Google hat nach eigenen Angaben zusammen mit dem U.S. Federal Bureau of Investigation, Lumen und weiteren Partnern Maßnahmen gegen das Residential-Proxy-Netzwerk NetNut ergriffen, das auch unter dem Namen Popa bekannt ist. Die Aktion knüpft laut dem Rückblick an die Abschaltung von IPIDEA im Januar 2026 an.

Wie Google mitteilt, wurden Google-Konten und verbundene Google-Dienste deaktiviert, die NetNut für Malware-Kommando-und-Kontroll-Systeme genutzt habe. Zusätzlich habe das Unternehmen Google Play Protect aktualisiert und Anwendungen deaktiviert, von denen bekannt sei, dass sie NetNut-SDKs enthalten.

Die Größe des Netzwerks wird auf mindestens 2 Millionen Geräte weltweit geschätzt. Google zufolge bestückt NetNut sein Botnetz über SDKs für Geräte, die häufig in Haushalten zu finden sind, darunter Smart-TVs und Streaming-Boxen.

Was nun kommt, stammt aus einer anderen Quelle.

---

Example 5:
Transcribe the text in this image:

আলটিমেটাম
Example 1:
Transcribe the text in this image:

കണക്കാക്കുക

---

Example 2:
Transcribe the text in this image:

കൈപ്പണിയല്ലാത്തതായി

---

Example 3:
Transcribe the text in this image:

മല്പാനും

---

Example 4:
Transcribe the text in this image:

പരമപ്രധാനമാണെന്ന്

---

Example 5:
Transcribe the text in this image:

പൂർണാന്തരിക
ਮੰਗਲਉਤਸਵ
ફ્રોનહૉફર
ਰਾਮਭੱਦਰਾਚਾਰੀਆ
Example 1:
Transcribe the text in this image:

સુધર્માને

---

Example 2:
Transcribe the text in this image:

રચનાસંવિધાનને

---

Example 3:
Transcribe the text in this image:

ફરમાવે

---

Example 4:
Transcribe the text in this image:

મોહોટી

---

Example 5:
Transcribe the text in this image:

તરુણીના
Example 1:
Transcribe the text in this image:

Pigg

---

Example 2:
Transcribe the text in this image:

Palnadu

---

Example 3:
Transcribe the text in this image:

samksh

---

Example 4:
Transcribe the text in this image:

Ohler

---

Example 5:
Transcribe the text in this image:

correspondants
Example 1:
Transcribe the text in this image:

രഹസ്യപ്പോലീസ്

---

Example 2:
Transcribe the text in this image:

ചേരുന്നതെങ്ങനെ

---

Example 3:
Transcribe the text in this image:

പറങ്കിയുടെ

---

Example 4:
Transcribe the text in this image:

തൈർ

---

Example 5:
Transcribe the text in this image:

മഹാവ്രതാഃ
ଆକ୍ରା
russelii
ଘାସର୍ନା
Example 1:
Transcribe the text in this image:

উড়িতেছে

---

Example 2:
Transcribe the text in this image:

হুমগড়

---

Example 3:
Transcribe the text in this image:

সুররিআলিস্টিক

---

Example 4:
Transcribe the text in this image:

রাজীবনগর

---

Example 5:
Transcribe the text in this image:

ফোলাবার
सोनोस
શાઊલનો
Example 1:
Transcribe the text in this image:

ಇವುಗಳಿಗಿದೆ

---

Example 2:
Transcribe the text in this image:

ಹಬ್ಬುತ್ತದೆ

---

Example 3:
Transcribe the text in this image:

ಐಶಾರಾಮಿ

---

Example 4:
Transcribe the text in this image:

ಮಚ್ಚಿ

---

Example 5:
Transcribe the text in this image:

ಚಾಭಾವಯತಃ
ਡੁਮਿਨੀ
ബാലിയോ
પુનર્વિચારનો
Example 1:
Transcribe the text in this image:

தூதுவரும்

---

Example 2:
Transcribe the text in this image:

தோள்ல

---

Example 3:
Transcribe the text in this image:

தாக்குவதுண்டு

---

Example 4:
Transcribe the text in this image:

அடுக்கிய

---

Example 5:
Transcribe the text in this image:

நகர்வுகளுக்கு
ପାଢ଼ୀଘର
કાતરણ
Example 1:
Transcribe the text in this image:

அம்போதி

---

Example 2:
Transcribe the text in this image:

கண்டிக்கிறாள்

Das Unternehmen erklärte zudem, Komponenten von NetNut-Botnetz-Erweiterungen für groß angelegte Botnetze wie BADBOX 2.0 identifiziert zu haben.

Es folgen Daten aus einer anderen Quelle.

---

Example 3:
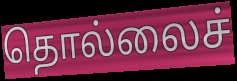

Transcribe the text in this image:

தொல்லைச்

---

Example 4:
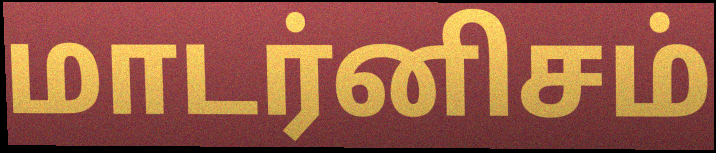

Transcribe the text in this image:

மாடர்னிசம்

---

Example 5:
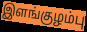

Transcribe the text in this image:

இளங்குழம்பு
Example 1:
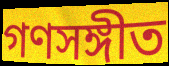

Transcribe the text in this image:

গণসঙ্গীত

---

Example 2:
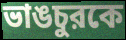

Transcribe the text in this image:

ভাঙচুরকে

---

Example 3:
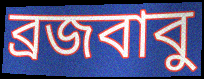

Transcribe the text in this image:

ব্রজবাবু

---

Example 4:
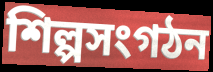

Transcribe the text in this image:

শিল্পসংগঠন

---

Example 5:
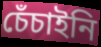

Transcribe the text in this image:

চেঁচাইনি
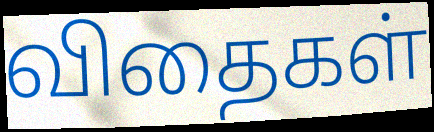
விதைகள்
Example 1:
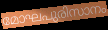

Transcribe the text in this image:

മോഘപുരിസാനം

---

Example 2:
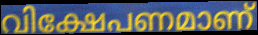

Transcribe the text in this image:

വിക്ഷേപണമാണ്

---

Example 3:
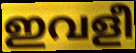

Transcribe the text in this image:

ഇവളീ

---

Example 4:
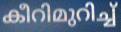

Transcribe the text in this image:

കീറിമുറിച്ച്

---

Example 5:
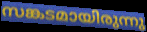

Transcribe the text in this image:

സങ്കടമായിരുന്നു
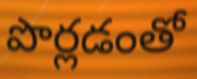
పొర్లడంతో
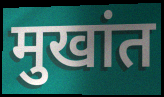
मुखांत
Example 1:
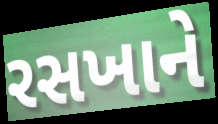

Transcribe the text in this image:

રસખાને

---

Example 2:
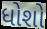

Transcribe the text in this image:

ધોશો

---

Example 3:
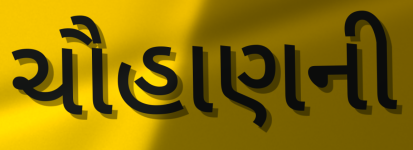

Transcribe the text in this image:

ચૌહાણની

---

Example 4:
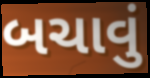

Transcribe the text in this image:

બચાવું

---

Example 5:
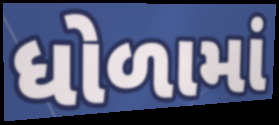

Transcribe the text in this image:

ધોળામાં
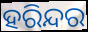
ହରିନ୍ଦର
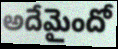
అదేమైందో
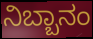
ನಿಬ್ಬಾನಂ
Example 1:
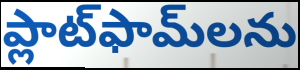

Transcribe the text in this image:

ప్లాట్‌ఫామ్‌లను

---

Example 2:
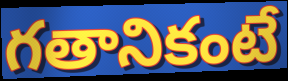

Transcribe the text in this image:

గతానికంటే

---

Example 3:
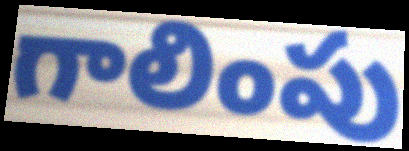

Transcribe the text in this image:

గాలింపు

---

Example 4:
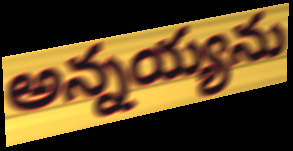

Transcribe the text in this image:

అన్నయ్యను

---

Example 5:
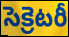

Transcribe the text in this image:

సెక్రెటరీ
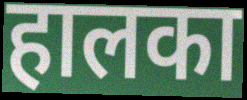
हालका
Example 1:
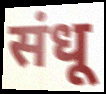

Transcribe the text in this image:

संधू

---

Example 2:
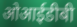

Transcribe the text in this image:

ओआईडीबी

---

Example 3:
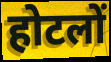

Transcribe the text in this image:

होटलों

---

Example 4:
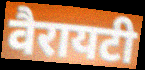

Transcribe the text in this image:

वैरायटी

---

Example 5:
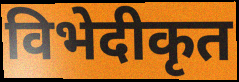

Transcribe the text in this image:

विभेदीकृत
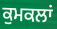
ਕੁਮਕਲਾਂ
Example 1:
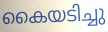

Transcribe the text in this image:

കൈയടിച്ചു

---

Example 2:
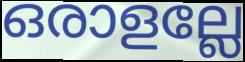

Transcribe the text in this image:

ഒരാളല്ലേ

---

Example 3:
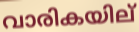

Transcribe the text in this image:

വാരികയില്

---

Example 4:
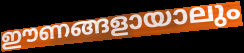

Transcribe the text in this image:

ഈണങ്ങളായാലും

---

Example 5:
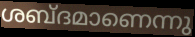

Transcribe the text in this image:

ശബ്ദമാണെന്നു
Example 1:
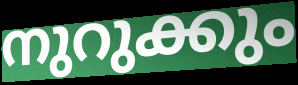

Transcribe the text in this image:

നുറുക്കും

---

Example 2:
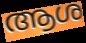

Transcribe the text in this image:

ആശ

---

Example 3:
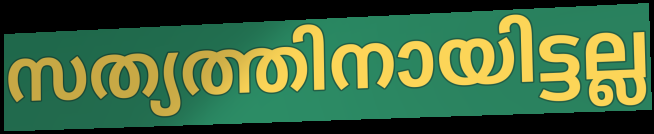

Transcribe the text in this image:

സത്യത്തിനായിട്ടല്ല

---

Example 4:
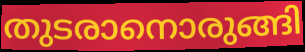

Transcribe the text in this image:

തുടരാനൊരുങ്ങി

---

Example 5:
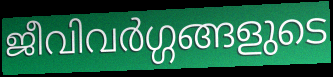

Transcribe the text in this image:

ജീവിവർഗ്ഗങ്ങളുടെ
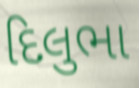
દિલુભા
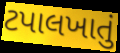
ટપાલખાતું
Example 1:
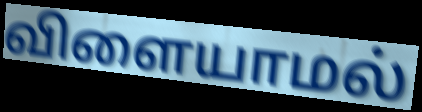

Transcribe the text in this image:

விளையாமல்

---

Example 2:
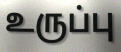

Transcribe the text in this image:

உருப்பு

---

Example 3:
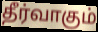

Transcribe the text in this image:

தீர்வாகும்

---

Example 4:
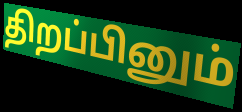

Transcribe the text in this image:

திறப்பினும்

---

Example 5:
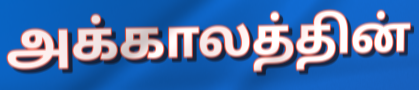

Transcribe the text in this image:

அக்காலத்தின்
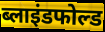
ब्लाइंडफोल्ड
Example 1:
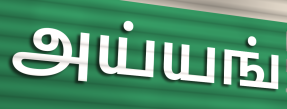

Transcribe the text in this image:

அய்யங்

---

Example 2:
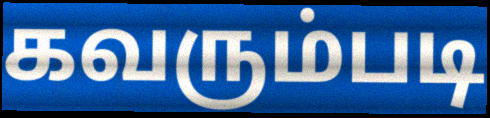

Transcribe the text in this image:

கவரும்படி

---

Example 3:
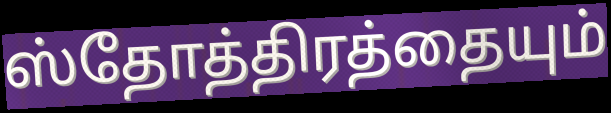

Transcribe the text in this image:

ஸ்தோத்திரத்தையும்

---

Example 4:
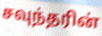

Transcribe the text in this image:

சவுந்தரின்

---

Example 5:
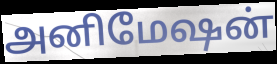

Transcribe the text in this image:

அனிமேஷன்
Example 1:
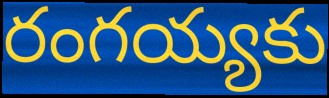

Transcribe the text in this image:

రంగయ్యకు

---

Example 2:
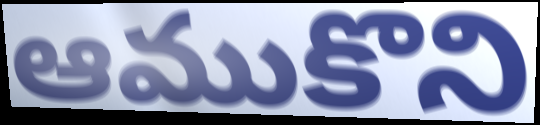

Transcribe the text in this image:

ఆముకొని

Das Ziel des Netzwerks besteht laut Google darin, Datenverkehr über diese Geräte zu leiten, damit böswillige Akteure ihre Aktivitäten verschleiern können. Die betroffenen Geräte seien entweder bereits vor dem Kauf mit Malware versehen oder würden kompromittiert, weil Nutzer unbemerkt Anwendungen mit verstecktem Proxy-Code herunterladen.

Daneben listet der Wochenrückblick eine große Zahl an Schwachstellen auf, die als besonders relevant eingestuft werden, weil sie hohe Schweregrade aufweisen, weit verbreitete Produkte betreffen oder bereits auf Ausnutzbarkeit geprüft würden. Genannt werden unter anderem CVE-2026-48276, CVE-2026-48283, CVE-2026-48277, CVE-2026-48281, CVE-2026-48316, CVE-2026-48282, CVE-2026-48313 und CVE-2026-48315 in Adobe ColdFusion sowie CVE-2026-48286 in Adobe Campaign Classic.

Weitere aufgeführte Lücken betreffen unter anderem Cursor mit CVE-2026-50548 und CVE-2026-50549, den Linux-Kernel mit CVE-2026-46242 alias Bad Epoll, FatFs mit CVE-2026-6682, CVE-2026-6687 und CVE-2026-6688 sowie Progress Kemp LoadMaster mit CVE-2026-8037. Ebenfalls in der Liste stehen Daktronics Controller Firmware, Dell Wyse Management Suite, Dgraph und Anthropic Buffa mit CVE-2026-31928, CVE-2026-41120, CVE-2026-41492 und CVE-2026-55047.

Hinzu kommen eine ganze Serie von Chrome-Schwachstellen von CVE-2026-13774 bis CVE-2026-13788, außerdem Einträge für Langflow, Sonatype Nexus Repository und den Little Orbits GameFirst Anti-Cheat-Treiber. Auch ClamAV, Cisco Catalyst Center, Apache ActiveMQ, WatchGuard Fireware OS, Microsoft Exchange Server, WinRAR, Fluentd, Apache Tomcat, Synology MailPlus Server, Webmin, pgAdmin, QNAP QTS, QuTS hero, QuTS cloud und QVP, wolfSSL, phpBB und Gitea werden mit konkreten CVE-Nummern genannt.

Der Rückblick fasst diese Woche als eine Phase zusammen, in der alltägliche und vermeintlich unspektakuläre Komponenten zum Risiko wurden. Genannt werden dabei Heimgeräte, saubere Code-Basen mit problematischen Abhängigkeiten, gealterte Abkürzungen bei Identitätsfunktionen sowie KI-Systeme, die den falschen Anweisungen vertrauten. Als gemeinsamer Nenner wird beschrieben, dass Vertrauen jeweils eine Ebene zu früh gesetzt worden sei.